Josiah Thompson

(Picture from the cover of Gumshoe, Little, Brown and Co., 1988)

    Josiah "Tink" Thompson is best known for his enormously influential 1967 book Six Seconds in Dallas, which represented the first attempt to analyze the assassination reasonably scientifically. I say "reasonably" only because Thompson was trained in philosophy, not science, and for him to have produced the quality of book that he did represented an enormous achievement. The fact that certain of his scientific approaches and deductions fell a little short does not take away from his achievement, especially for the first such work.
    Thompson graduated from Yale in 1957, and then spent two years as a naval frogman. He studied the philosopher Sören Kierkegaard for a year in Denmark, and in 1964 received a Ph.D. from Yale, with Kierkegaard as his professional specialty. He then took a position as Assistant Professor of Philosophy at Haverford College, outside Philadelphia, where he eventually became a full professor.

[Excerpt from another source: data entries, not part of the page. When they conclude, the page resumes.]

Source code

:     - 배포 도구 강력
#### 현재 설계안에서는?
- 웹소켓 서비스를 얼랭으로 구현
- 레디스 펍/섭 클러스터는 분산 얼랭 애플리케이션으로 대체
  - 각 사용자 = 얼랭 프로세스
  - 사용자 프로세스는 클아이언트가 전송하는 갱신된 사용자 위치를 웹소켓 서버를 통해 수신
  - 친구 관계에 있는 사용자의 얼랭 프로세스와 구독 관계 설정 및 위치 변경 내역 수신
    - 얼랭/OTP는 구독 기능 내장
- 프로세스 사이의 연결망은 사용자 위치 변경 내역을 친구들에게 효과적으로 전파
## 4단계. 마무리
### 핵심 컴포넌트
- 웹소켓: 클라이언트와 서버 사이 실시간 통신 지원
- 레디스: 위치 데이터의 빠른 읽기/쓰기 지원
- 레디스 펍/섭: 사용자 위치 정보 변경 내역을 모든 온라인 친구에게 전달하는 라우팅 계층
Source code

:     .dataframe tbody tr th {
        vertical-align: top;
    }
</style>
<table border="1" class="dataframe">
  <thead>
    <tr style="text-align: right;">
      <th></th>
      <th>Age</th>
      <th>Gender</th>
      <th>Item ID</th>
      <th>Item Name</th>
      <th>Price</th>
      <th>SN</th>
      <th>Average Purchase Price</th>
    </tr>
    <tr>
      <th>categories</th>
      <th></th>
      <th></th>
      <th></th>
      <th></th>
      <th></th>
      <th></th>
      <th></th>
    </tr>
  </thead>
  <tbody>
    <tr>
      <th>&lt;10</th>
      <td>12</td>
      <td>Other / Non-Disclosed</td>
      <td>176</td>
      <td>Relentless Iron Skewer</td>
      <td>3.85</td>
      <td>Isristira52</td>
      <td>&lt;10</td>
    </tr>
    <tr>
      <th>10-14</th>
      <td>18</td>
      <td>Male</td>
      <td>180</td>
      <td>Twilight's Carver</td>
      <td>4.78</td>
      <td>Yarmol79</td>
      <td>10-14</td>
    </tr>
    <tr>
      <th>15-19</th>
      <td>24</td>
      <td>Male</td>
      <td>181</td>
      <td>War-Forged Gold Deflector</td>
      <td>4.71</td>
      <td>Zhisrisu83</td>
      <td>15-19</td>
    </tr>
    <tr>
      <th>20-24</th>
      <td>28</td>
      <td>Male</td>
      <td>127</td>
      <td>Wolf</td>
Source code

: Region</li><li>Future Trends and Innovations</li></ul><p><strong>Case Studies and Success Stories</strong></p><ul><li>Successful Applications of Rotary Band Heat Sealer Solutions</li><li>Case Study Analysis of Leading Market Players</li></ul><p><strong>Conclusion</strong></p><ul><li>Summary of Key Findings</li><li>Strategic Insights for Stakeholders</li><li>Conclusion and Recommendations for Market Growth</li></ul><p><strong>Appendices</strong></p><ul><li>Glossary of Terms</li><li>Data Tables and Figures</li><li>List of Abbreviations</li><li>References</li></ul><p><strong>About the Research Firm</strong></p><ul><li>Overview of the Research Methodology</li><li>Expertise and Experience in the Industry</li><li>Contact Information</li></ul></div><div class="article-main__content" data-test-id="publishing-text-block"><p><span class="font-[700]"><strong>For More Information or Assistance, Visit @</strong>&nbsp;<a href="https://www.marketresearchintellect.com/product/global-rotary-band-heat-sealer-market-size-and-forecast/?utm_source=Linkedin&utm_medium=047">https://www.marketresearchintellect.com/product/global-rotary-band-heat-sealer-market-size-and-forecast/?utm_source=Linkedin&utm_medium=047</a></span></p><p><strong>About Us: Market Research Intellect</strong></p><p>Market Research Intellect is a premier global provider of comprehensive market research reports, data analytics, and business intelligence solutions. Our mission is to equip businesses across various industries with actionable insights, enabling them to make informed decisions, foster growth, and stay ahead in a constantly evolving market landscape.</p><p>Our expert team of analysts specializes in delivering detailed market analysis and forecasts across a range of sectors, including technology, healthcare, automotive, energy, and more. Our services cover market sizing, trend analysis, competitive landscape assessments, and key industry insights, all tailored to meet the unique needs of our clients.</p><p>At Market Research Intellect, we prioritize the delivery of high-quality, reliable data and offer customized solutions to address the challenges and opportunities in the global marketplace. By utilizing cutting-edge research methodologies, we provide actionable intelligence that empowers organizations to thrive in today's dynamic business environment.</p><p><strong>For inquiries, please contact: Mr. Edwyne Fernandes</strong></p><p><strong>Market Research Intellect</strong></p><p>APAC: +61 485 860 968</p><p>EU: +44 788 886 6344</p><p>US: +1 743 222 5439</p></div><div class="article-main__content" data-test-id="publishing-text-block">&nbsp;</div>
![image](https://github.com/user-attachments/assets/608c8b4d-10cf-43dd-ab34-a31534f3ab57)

    President Kennedy was assassinated while Thompson was working on his Ph.D. at Yale. He became interested in the assassination the moment it happened, figuring along with so many others that Jack Ruby's killing Oswald had to be more than just coincidence. He followed developments in the case, and even researched the 26 volumes a little on his own while at Yale, but put it aside in favor of protesting against the Vietnam War. While at Haverford, he was arrested with some other faculty members during one protest, and his lawyer turned out to be none other than Vincent Salandria, of Philadelphia. The resulting discussions rekindled Thompson's interest in the assassination, and he was soon hooked. He became a consultant to Life magazine and shortly afterward published Six Seconds.
    The detective-like experience of working on the Kennedy assassination appealed enough to Thompson that he quit Haverford in 1976 and went to northern California to become a private investigator. In 1979 he became an independent investigator, and later was named Best Detective of 1987 by the Bay Guardian. In 1988 he wrote the famous Gumshoe, on his life as a private-eye. Through it all, he has remained involved with the JFK assassination, if not terribly active. Most recently, he delivered a searing blast at Prof. James Fetzer and others involved with Fetzer's book Assassination Science, at JFK Lancer's annual conference, Dallas, 20 November 1998, in a classic address entitled "Why the Zapruder Film is Authentic" .
    Thompson also wrote a brief letter to The New York Review of Books in reply to Richard Popkin's 1966 article "The Second Oswald: The Case for a Conspiracy Theory." This letter seems to have been long since forgotten.
    Additional biographical information on Josiah Thompson is contained in Calvin Trillin's "The Buffs" and in Clint Bradford's introduction to Thompson's address (from Bradford's web site). The latter focuses more on Thompson's private-eye work, the former more on his early history.